Link bait story calls ag majors useless; works for Yahoo writer
Did you hear the news? Agriculture, horticulture and animal science degrees are worthless. That assessment comes via a gormless article posted on Yahoo.com by writer Terence Loose. Loose sifted through some numbers from the Bureau of Labor Statistics and deduced that out of the top five most worthless college degrees on offer in our institutions of higher education, three of them were studies of agriculture. Mind you, he fine-tuned those statistics with another source: a Newsweek media property called TheDailyBeast.com and its “20 Most Useless Degrees” report. Newsweek sold in 2010 for $1 cash and $47 million in liabilities, but journalism escaped the list of most useless degrees—
if just barely.
Loose reported that agriculture degrees were the No. 1 most useless. Animal science ranked fourth and horticulture fifth. Also among the top tickets to Nowheresville were degrees in theater and fashion design.
Just after the story was published, there was a mass rebuttal. From aspiring college students with FFA credentials to ag college presidents, and plenty of horticulture, animal science and ag majors, Mr. Loose got a swift response. I didn’t see much protest from theater majors or fashion designers.
Good for the aggies for speaking up. I read a number of the published responses, most of which were well-considered and impassioned. Yet, eventually they began to blur together.
The volume of responses shows how times have changed in the past 20 years. In the Internet Age, when a perceived injustice is dealt, response to it can be swift and overwhelming. No longer does the man who buys ink by the barrel win the argument every time. This new leveling spirit, the social mediascape, sweeps past all of us who choose to plug in. Online these days, published point meets counterpoint and the counter-counter-counter point isn’t far behind. And when the points stack up, we see another new phenomena—the Infinite Bandwagon.
What’s fascinating is just when the bandwagon gets fired up. It is interesting to see which stories create outrage among people engaged in agricultural pursuits and which stories get a yawn.
When a copy-churner like Loose borrows a formula from Newsweek, skims a labor report and then stirs in a few words of snark, we get offended. I saw many more responses to this throw-away article by Loose than I did to news that animal rights activists had burned 14 cattle trucks in California a few weeks back.
This is the danger of online bandwagons. We get on when it’s easy. And we often give power to the offense we ride against. The Yahoo article by Loose was a cynical grab for attention. He was only doing what the experts say to do. Here is some advice from a national journalism teaching organization, the Poynter Institute:
“Want to be featured or get the top buzz on Yahoo? Make a list. Want to drive page views and lower your bounce rate? Make a list. Want to get tweeted? Make a list. Want to get stories written about your organization? Make a list.”

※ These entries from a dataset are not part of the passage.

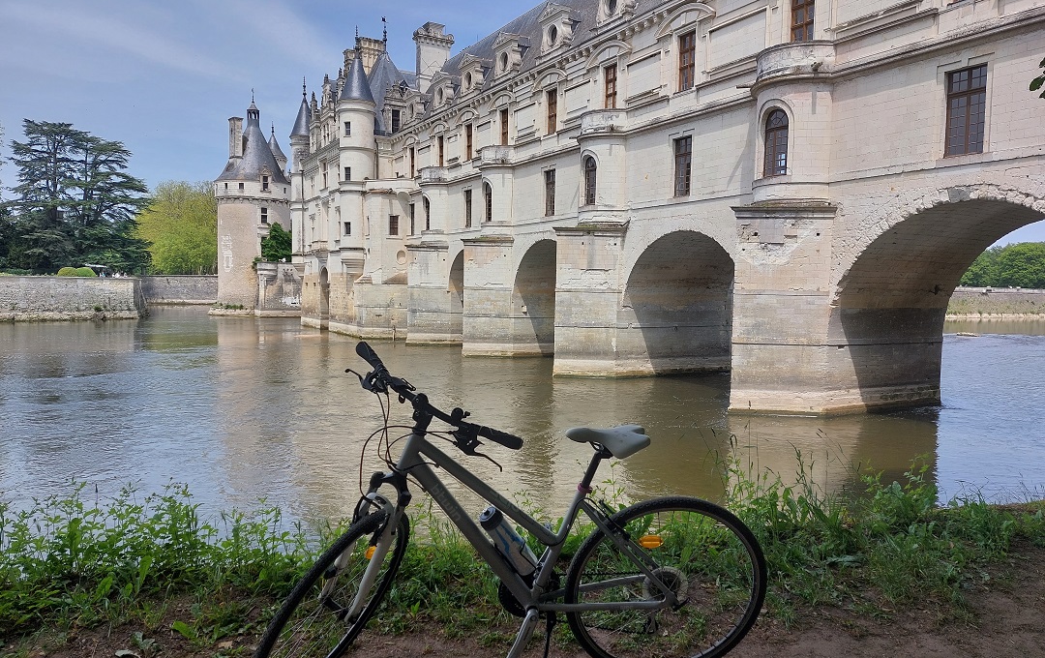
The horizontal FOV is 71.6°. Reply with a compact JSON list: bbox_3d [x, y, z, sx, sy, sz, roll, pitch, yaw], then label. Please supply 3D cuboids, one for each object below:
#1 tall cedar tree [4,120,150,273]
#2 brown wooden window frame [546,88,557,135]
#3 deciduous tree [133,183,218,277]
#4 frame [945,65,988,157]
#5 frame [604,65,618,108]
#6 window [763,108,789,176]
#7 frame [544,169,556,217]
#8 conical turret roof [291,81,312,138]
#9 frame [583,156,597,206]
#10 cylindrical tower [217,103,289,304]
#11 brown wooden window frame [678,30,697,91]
[{"bbox_3d":[-86.098,-25.521,140.000,24.000,29.500,27.000,-1,4,-30],"label":"tall cedar tree"},{"bbox_3d":[1.822,-13.411,44.729,0.160,2.620,1.220,-1,4,-30],"label":"brown wooden window frame"},{"bbox_3d":[-78.335,-23.027,165.000,18.000,21.500,19.000,-1,4,-30],"label":"deciduous tree"},{"bbox_3d":[14.308,-7.045,23.342,0.160,2.760,1.260,-1,4,-30],"label":"frame"},{"bbox_3d":[4.827,-13.057,39.531,0.160,2.500,1.220,-1,4,-30],"label":"frame"},{"bbox_3d":[9.876,-7.242,28.172,0.160,2.500,1.200,-1,4,-30],"label":"window"},{"bbox_3d":[1.746,-8.458,45.078,0.160,2.760,1.220,-1,4,-30],"label":"frame"},{"bbox_3d":[-26.351,-26.643,87.500,3.400,6.900,3.400,-1,4,-30],"label":"conical turret roof"},{"bbox_3d":[3.655,-7.929,38.935,0.160,2.600,1.150,-1,4,-30],"label":"frame"},{"bbox_3d":[-38.657,-17.514,104.500,11.500,31.000,11.500,-1,4,-30],"label":"cylindrical tower"},{"bbox_3d":[7.815,-12.711,34.361,0.160,2.620,1.220,-1,4,-30],"label":"brown wooden window frame"}]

Get the picture? Loose made a list, and as the rebuttals rolled in (each linking back to the original article from Loose), his story grew more relevant to search engines. Some writers get paid by the volume of traffic a story creates. If you are studying online opinion shaping, this saga is an object lesson of the intricacies of modern communications.
For my money, Holly Spangler over at Illinois Prairie Farmer had the best response. As the online kerfuffle Loose created intensified, Spangler did what real journalists do. She called Loose for an interview. On her blog called My Generation, Spangler economically described her exchange with him:
I called [Loose]. It went like this:
Me: “Hi, is this Terence Loose?”
Me: “Hi! This is Holly Spangler with Prairie Farmer magazine. Do you have a minute for a couple questions?”
Him: (pause) “No…I’m sorry, I don’t.”
Me: “Could we schedule another time for an interview then?”
Him: “No, I’m sorry, I can’t.”
Me: “Can I ask if you’re the author of a Yahoo story on college degrees?”
Him: “I’m sorry, I really have to go now.”
Me: “OK, I’ll just try you back another time then!”
Off all the lines written in response to Loose’s article, Spangler’s 76-word interview tells you all you need to know.